[Lines of data]
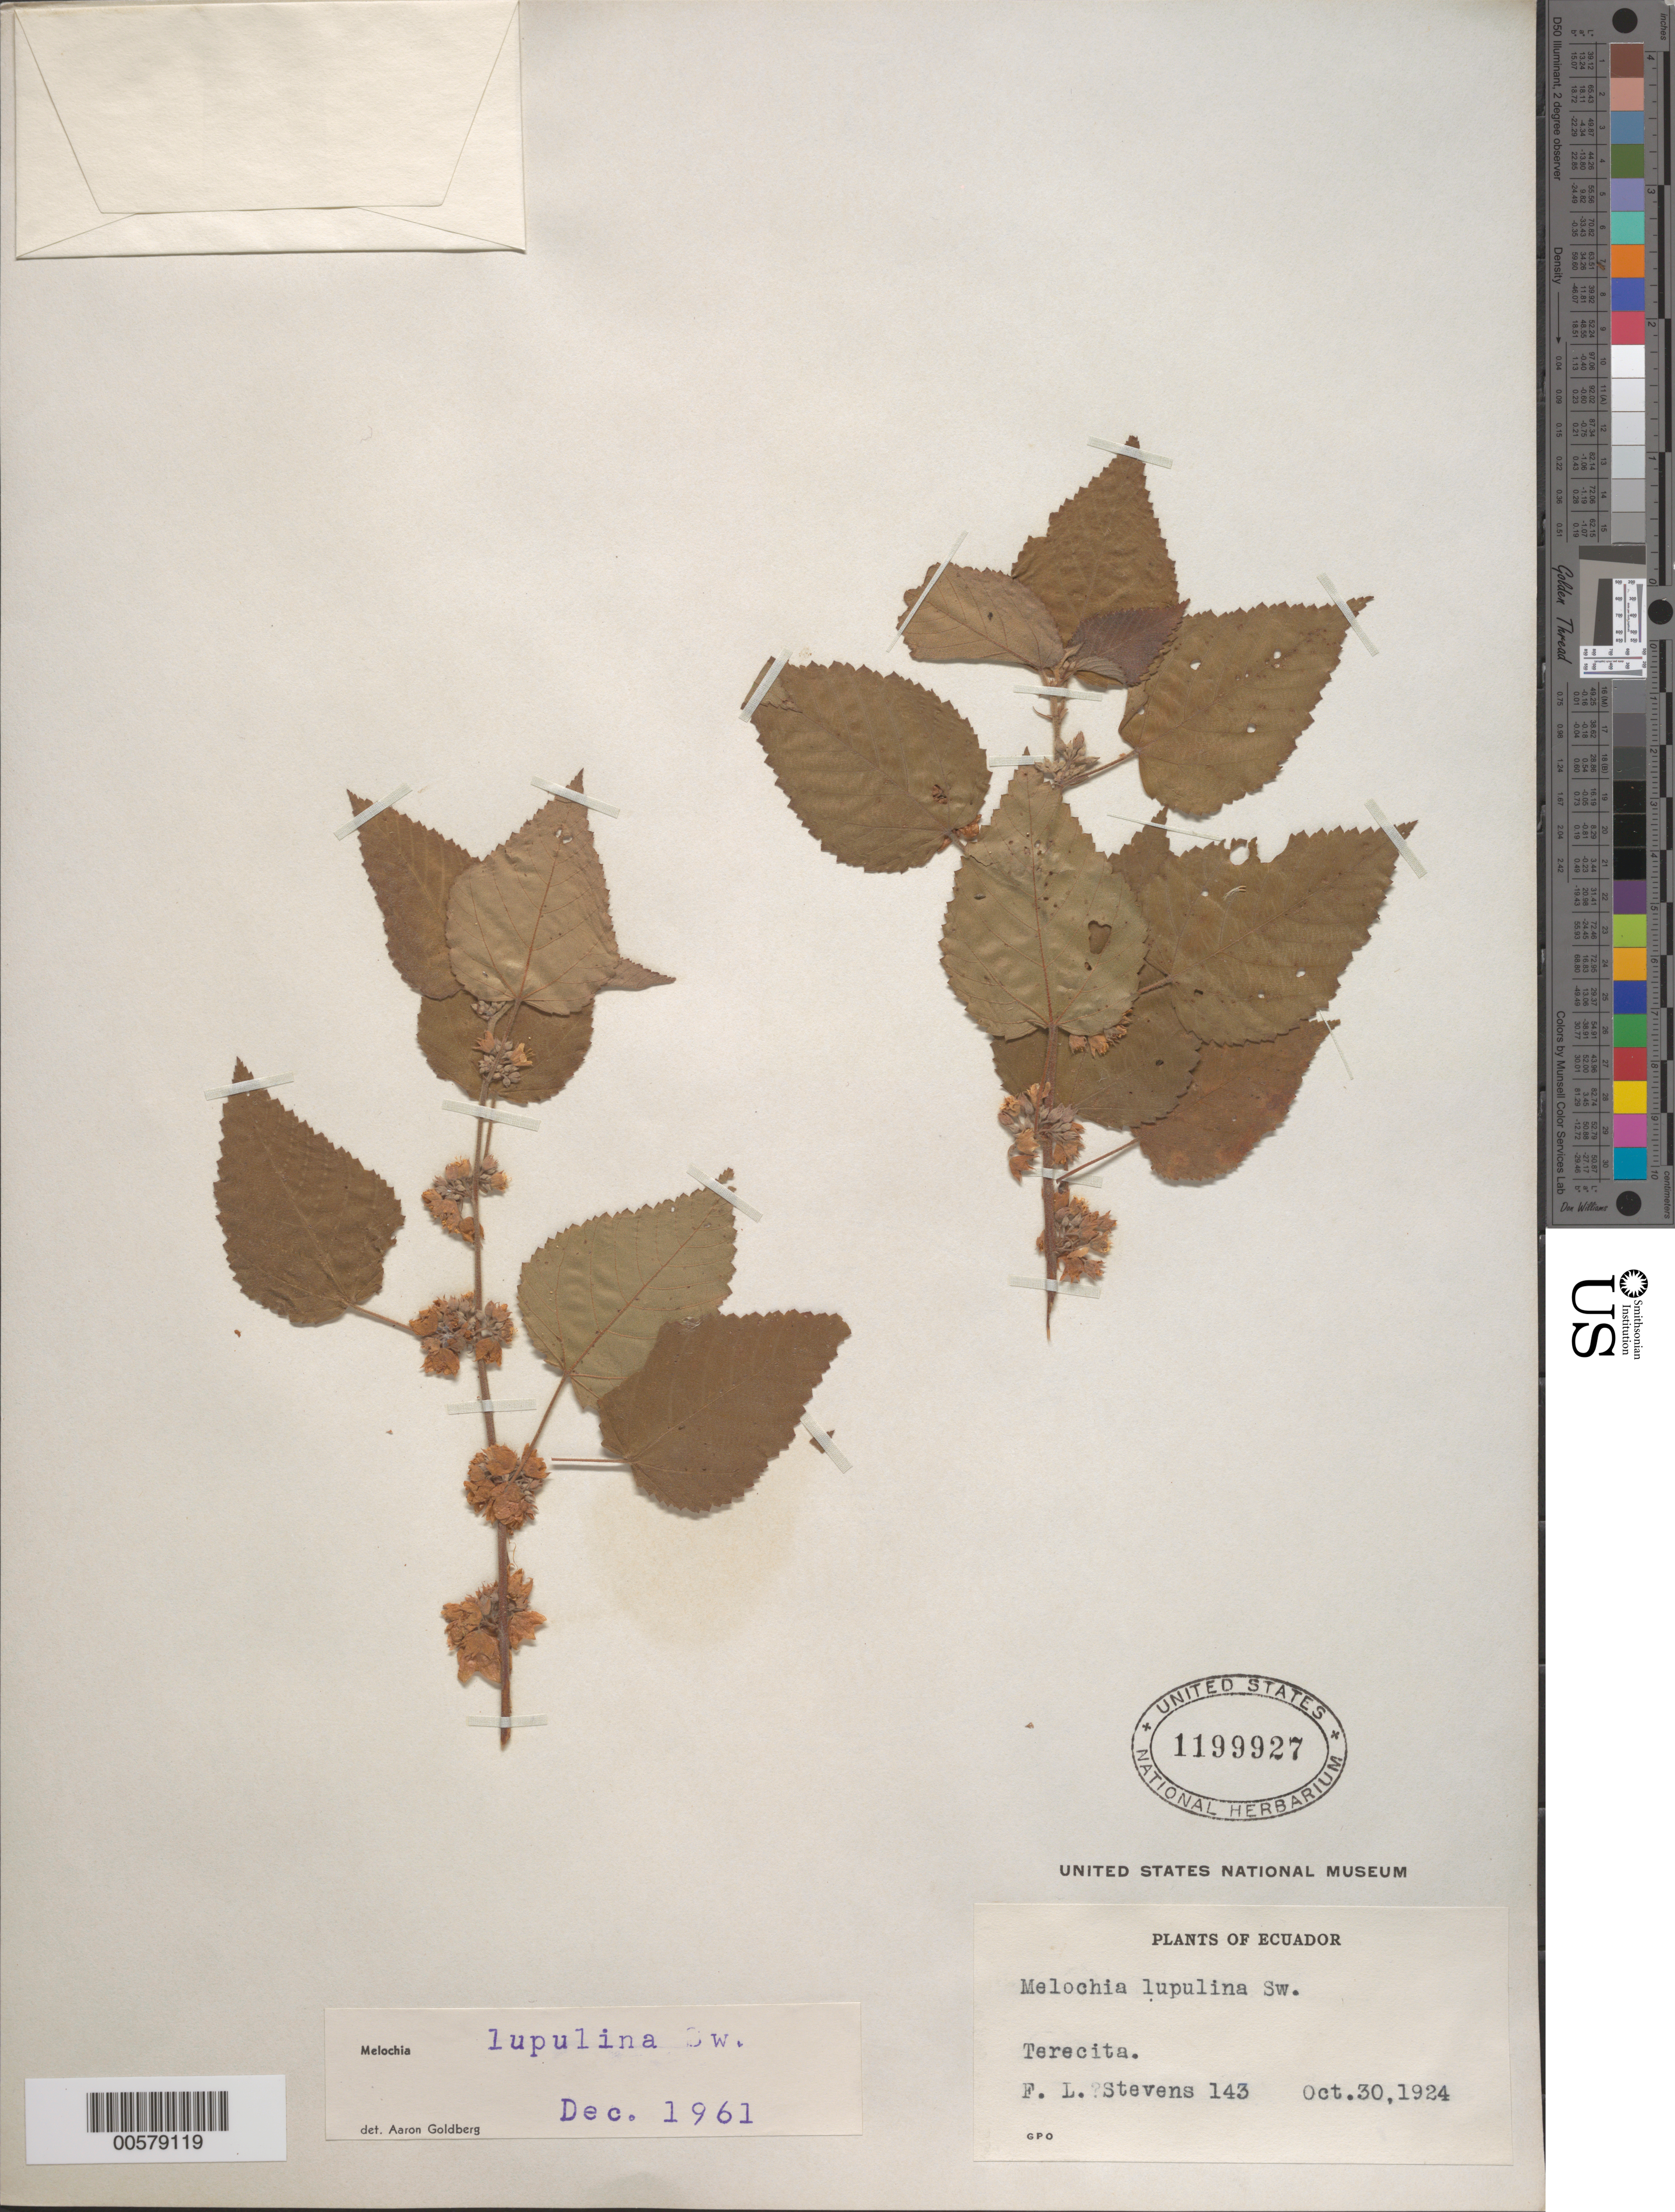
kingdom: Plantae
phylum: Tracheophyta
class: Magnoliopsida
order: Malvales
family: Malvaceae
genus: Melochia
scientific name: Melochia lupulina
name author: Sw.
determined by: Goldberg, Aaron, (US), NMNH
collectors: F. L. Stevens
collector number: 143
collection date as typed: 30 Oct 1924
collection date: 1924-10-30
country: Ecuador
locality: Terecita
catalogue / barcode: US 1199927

• _PROBLEM STATEMENT_
Locate every one of the lines above that contains the string "date", treating uppercase and lowercase as different, and copy each such line.

• _OUTPUT FOR THIS EXERCISE_
collection date as typed: 30 Oct 1924
collection date: 1924-10-30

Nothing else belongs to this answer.